HHS to Invest $50M in Hospitals’ Cybersecurity Initiative

The Advanced Research Projects Agency for Health (ARPA-H) announced on Monday the launch of an initiative to develop tools that IT teams can add to their cybersecurity efforts. As part of the Universal PatchinG and Remediation for Autonomous Defense (UPGRADE) program, the agency will be investing more than $50 million for the development of tools.

“It’s particularly challenging to model all the complexities of the software systems used in a given health care facility, and this limitation can leave hospitals and clinics uniquely open to ransomware attacks,” Andrew Carney, UPGRADE program manager, said in a statement.

“With UPGRADE, we want to reduce the effort it takes to secure hospital equipment and guarantee that devices are safe and functional so that health care providers can focus on patient care.”

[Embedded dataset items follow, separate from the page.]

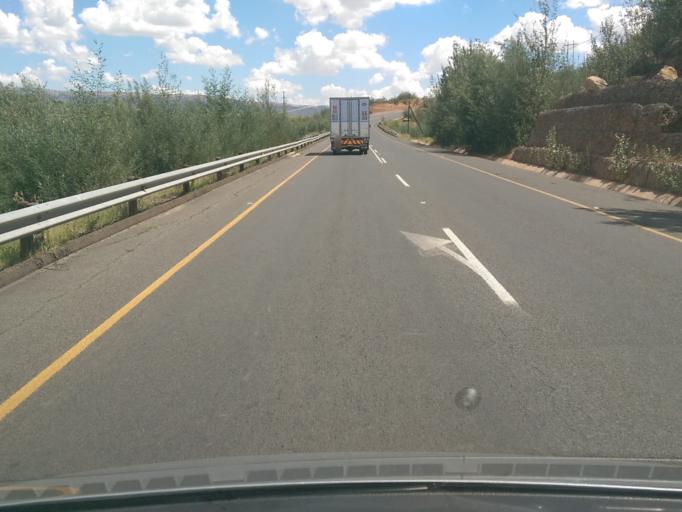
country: LS
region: Maseru
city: Maseru
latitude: -29.3993
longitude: 27.5333
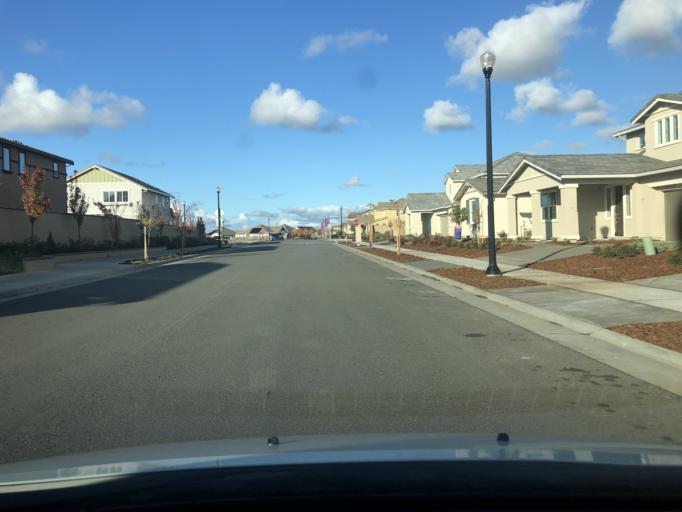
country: US
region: California
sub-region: Sacramento County
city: Antelope
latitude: 38.7702
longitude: -121.3810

The recent Change Healthcare ransomware attack and Ascension outage have highlighted the fact that the healthcare sector lags behind other sectors in cybersecurity. Such incidents have the capacity to halt the operation of an entire system, including claims submission, payment processing, and even clinical care, resulting in substantial losses for providers and health systems and potential harm to patients.

“A lot of companies may not have a plan, or an updated plan, or may not have communicated it and had it tested,” Joi Lee, manager of cyber governance, risk, and compliance for Moffitt Cancer Center previously told HealthLeaders.